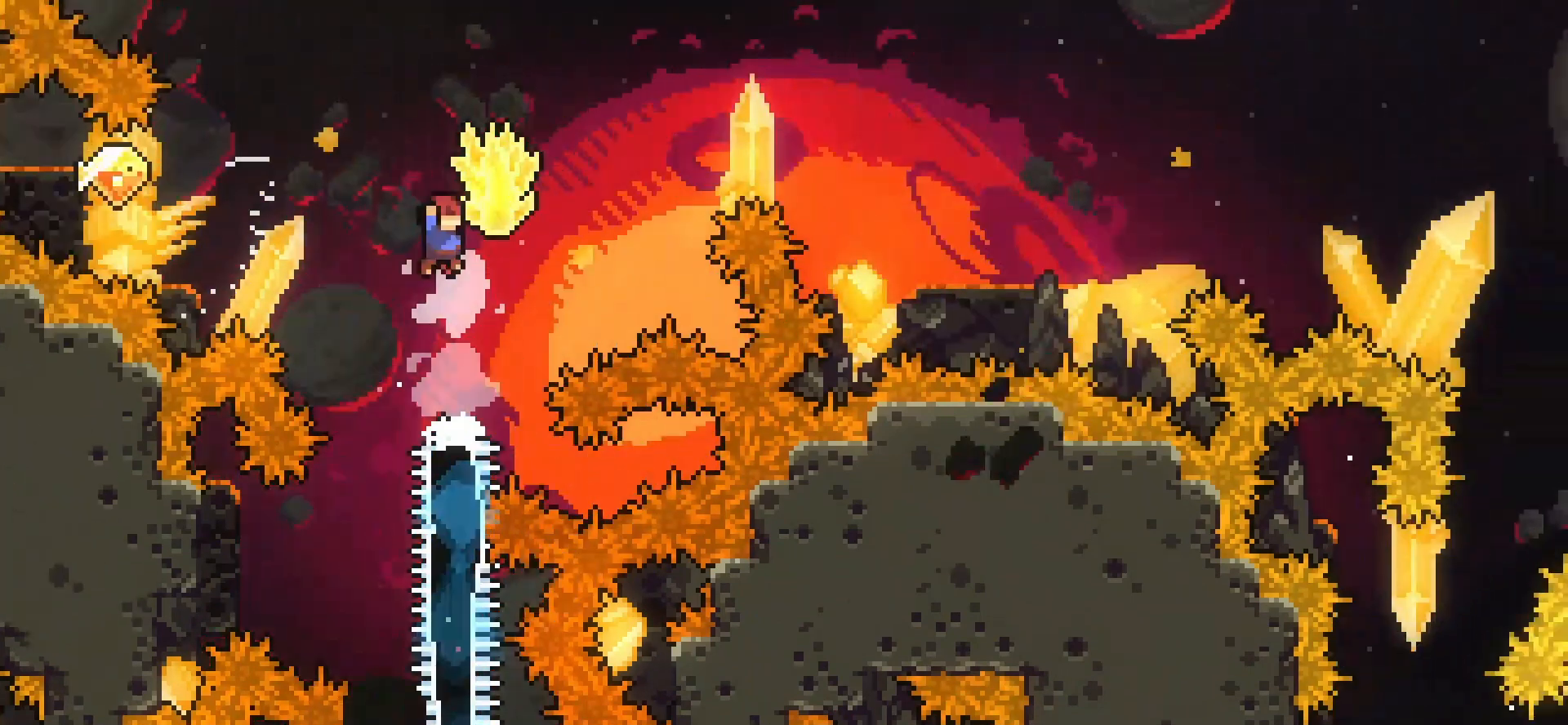
{"keys": ["grab", "right"], "events": [[125, "dash", "up"], [125, "grab", "down"], [208, "left", "up"], [208, "right", "down"]]}
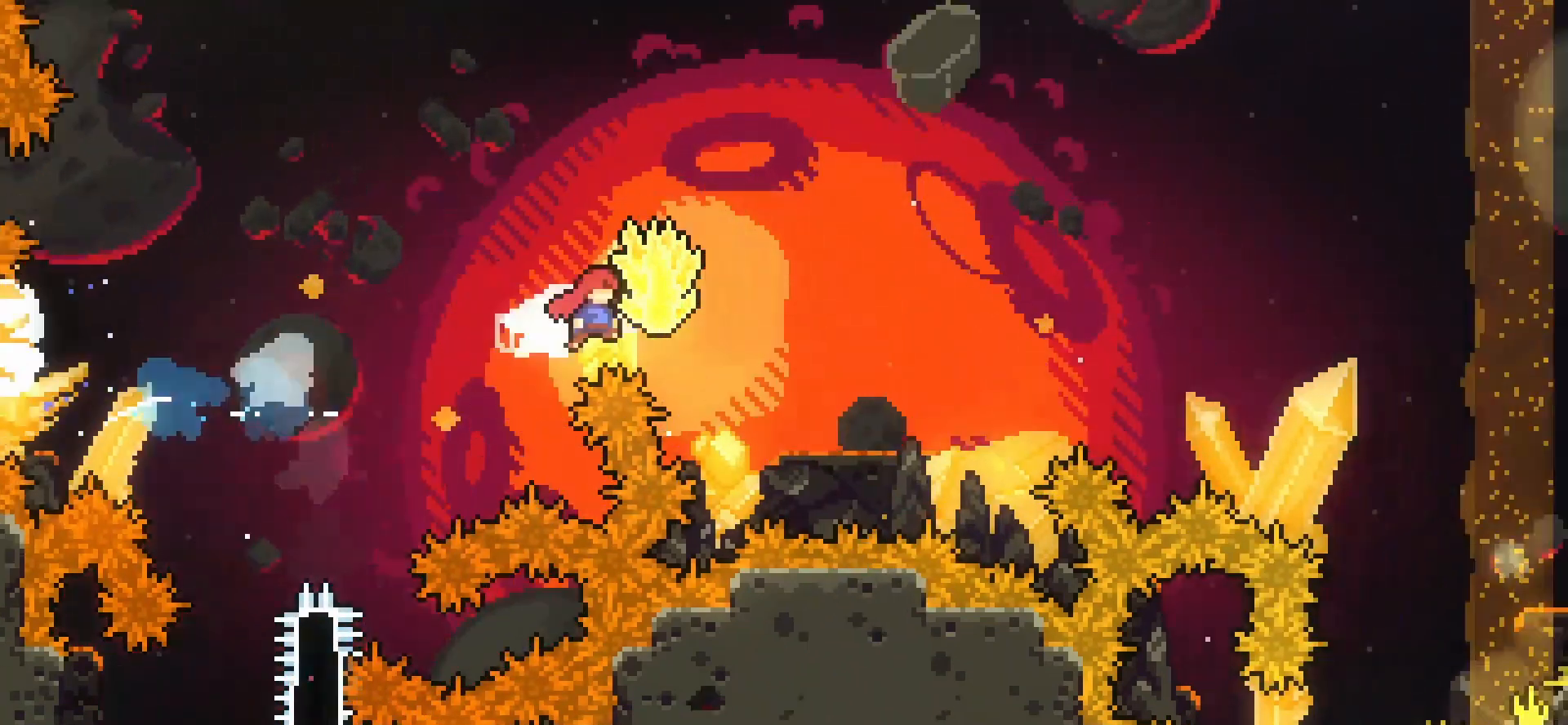
{"keys": ["grab", "right"], "events": []}
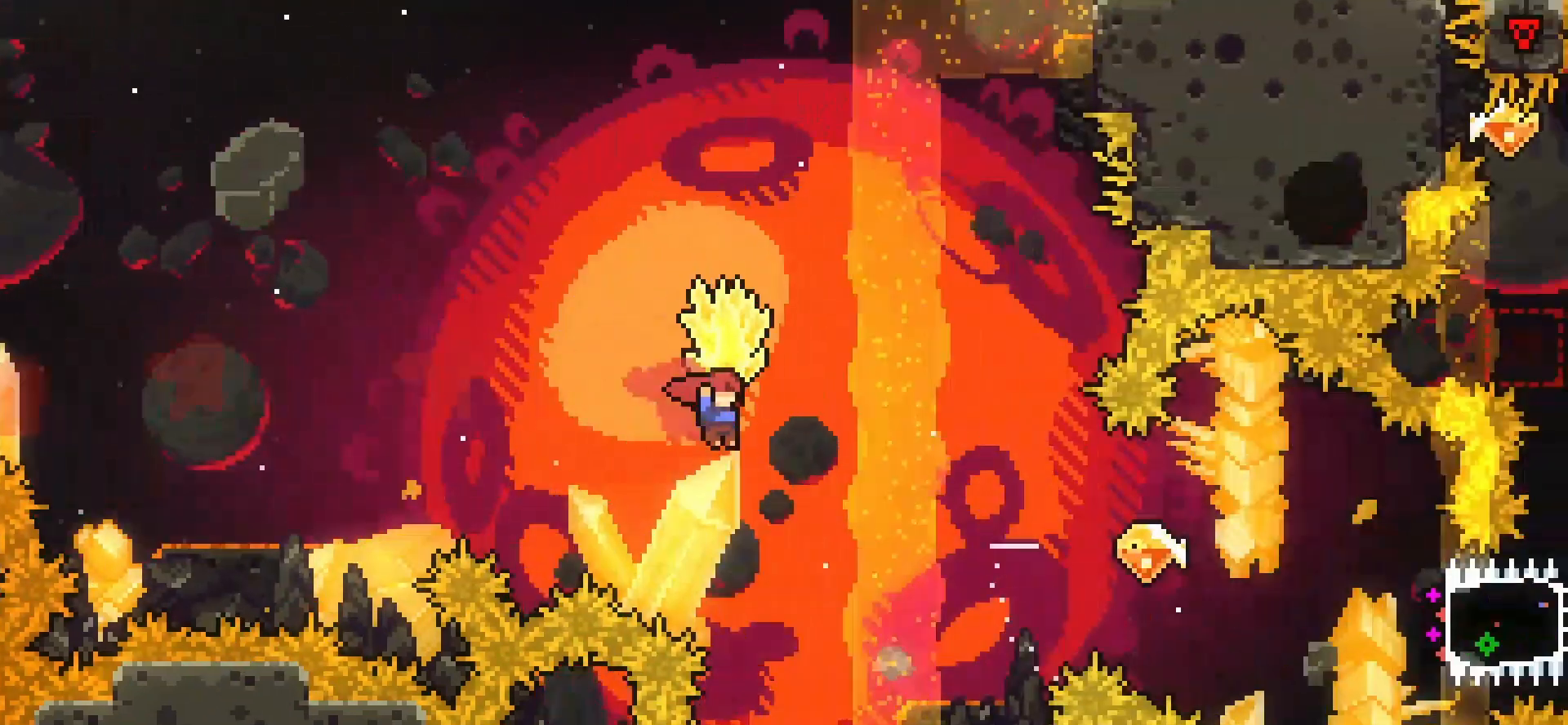
{"keys": [], "events": [[42, "grab", "up"], [83, "dash", "down"], [292, "dash", "up"], [292, "right", "up"], [333, "dash", "down"], [333, "down", "down"], [458, "dash", "up"], [458, "down", "up"]]}
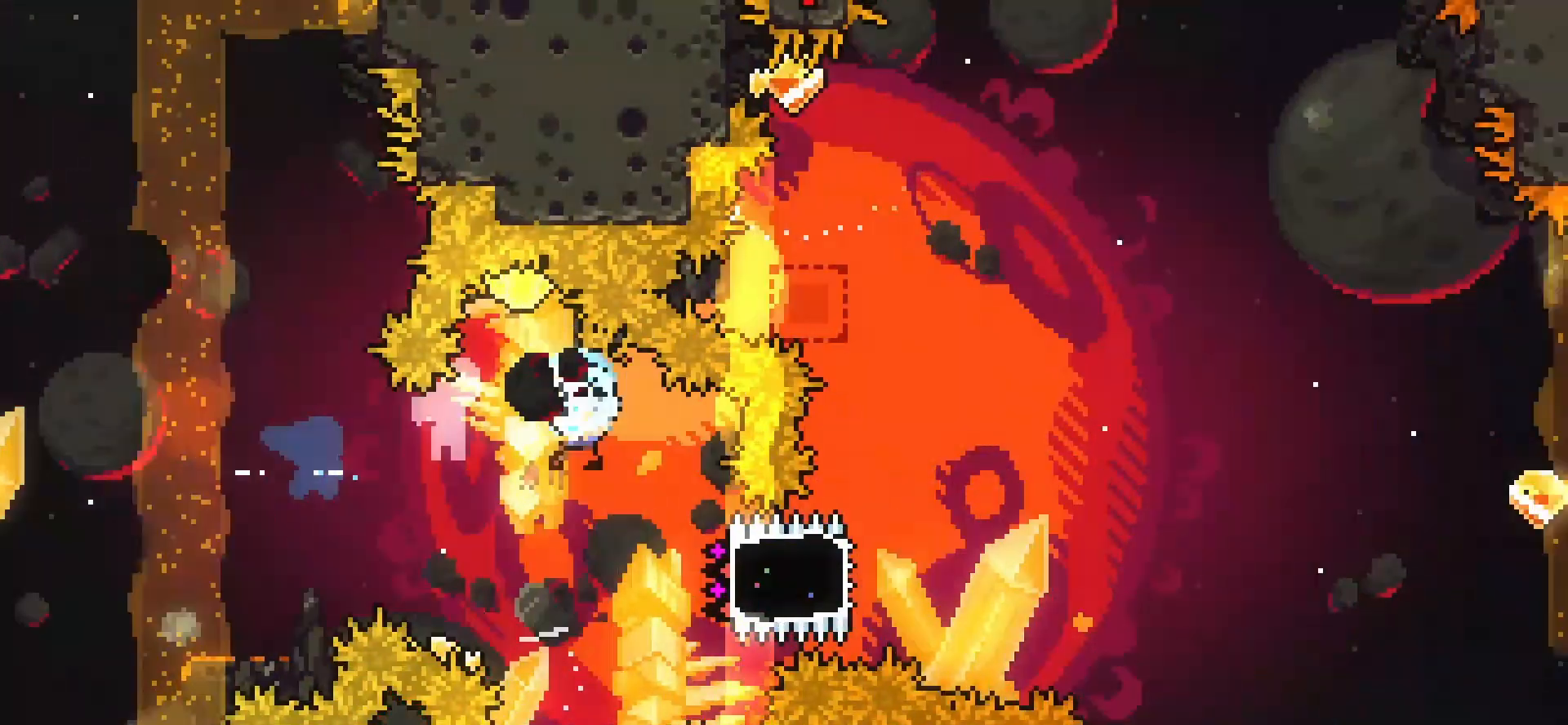
{"keys": ["dash"], "events": [[292, "right", "down"], [417, "right", "up"], [458, "dash", "down"]]}
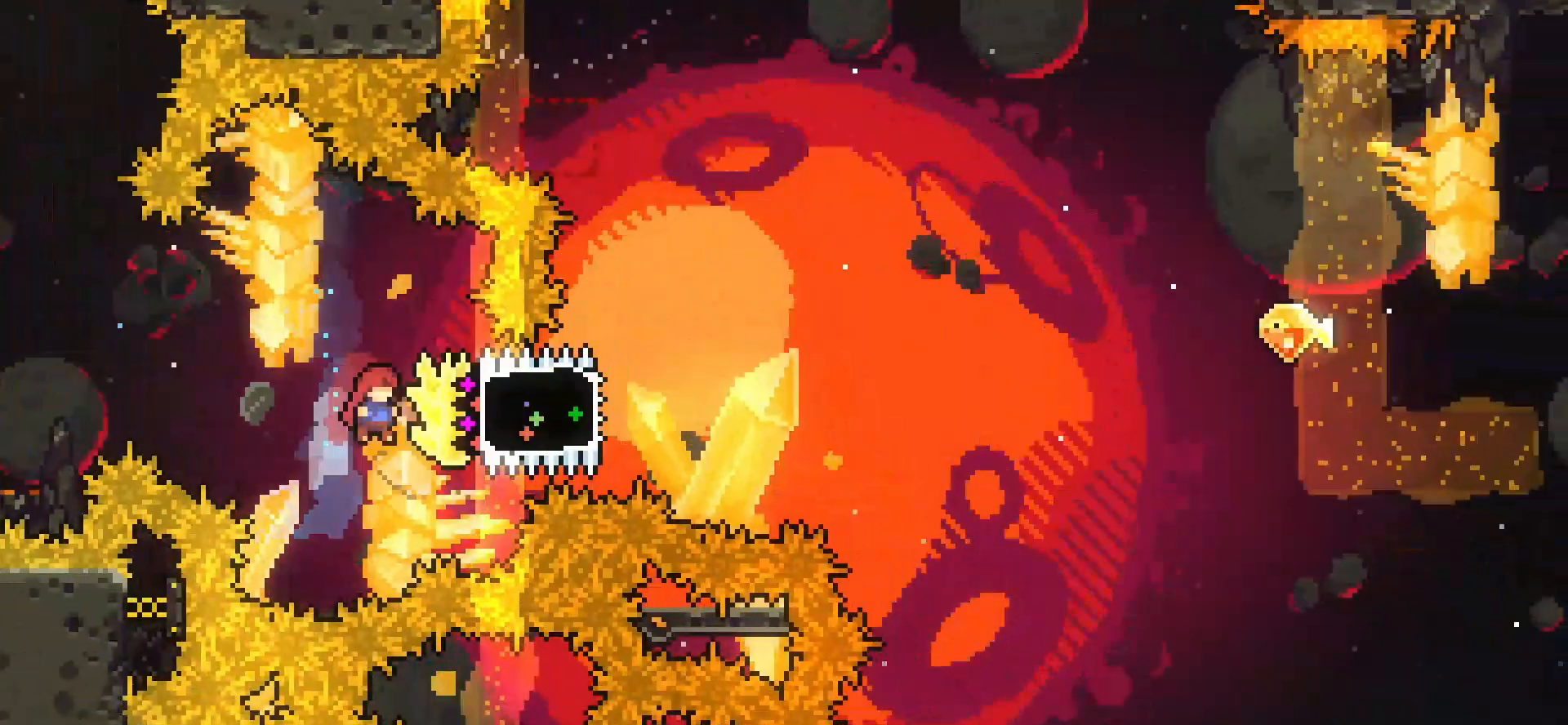
{"keys": ["grab", "left"], "events": [[42, "right", "down"], [83, "grab", "down"], [292, "dash", "up"], [375, "left", "down"], [375, "right", "up"]]}
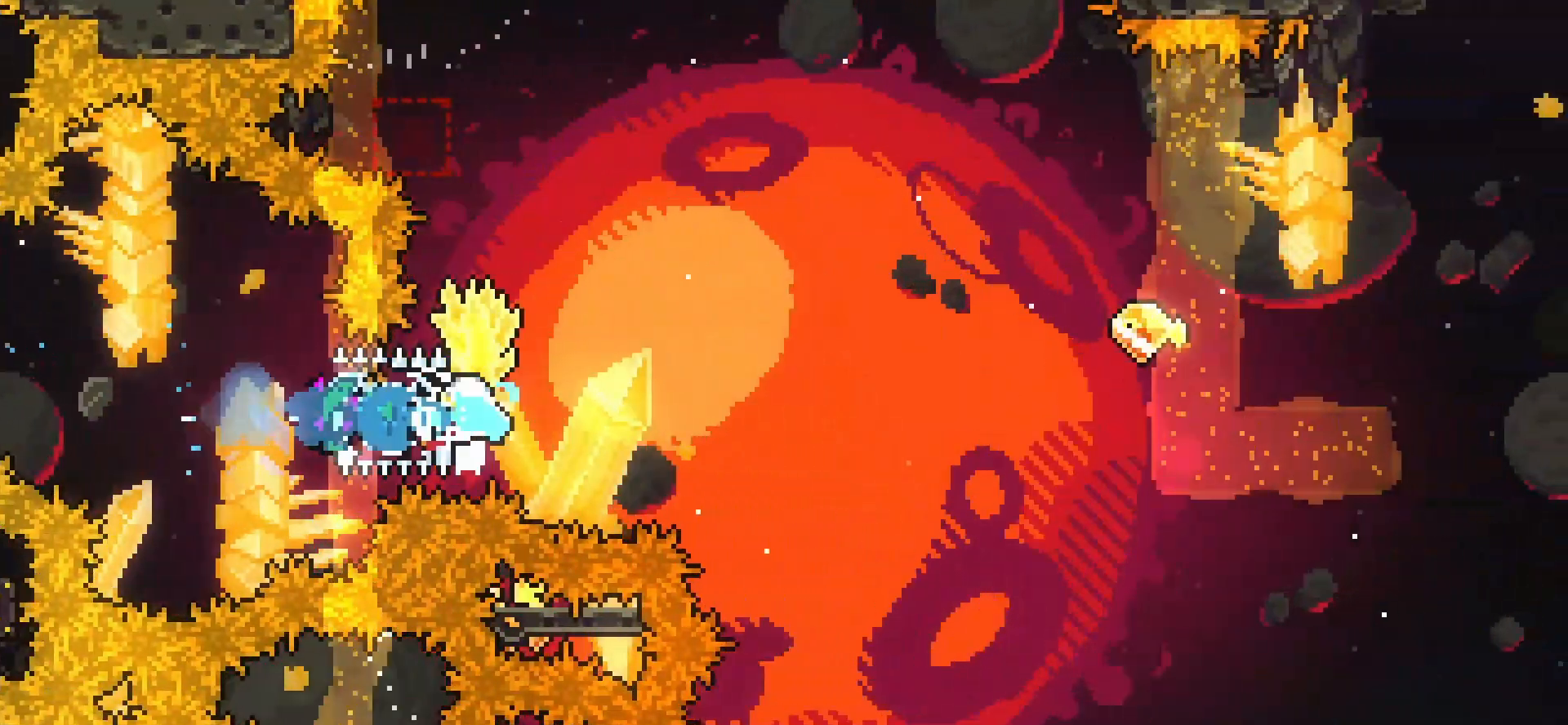
{"keys": ["demo", "grab", "jump", "left"], "events": [[42, "demo", "down"], [42, "right", "down"], [83, "jump", "down"], [83, "left", "up"], [500, "left", "down"], [500, "right", "up"]]}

■ **Work request**
All of the material above is to be copied exactly, except for its images.

■ **Solution**
{"keys": ["grab", "right"], "events": [[125, "dash", "up"], [125, "grab", "down"], [208, "left", "up"], [208, "right", "down"]]}
{"keys": ["grab", "right"], "events": []}
{"keys": [], "events": [[42, "grab", "up"], [83, "dash", "down"], [292, "dash", "up"], [292, "right", "up"], [333, "dash", "down"], [333, "down", "down"], [458, "dash", "up"], [458, "down", "up"]]}
{"keys": ["dash"], "events": [[292, "right", "down"], [417, "right", "up"], [458, "dash", "down"]]}
{"keys": ["grab", "left"], "events": [[42, "right", "down"], [83, "grab", "down"], [292, "dash", "up"], [375, "left", "down"], [375, "right", "up"]]}
{"keys": ["demo", "grab", "jump", "left"], "events": [[42, "demo", "down"], [42, "right", "down"], [83, "jump", "down"], [83, "left", "up"], [500, "left", "down"], [500, "right", "up"]]}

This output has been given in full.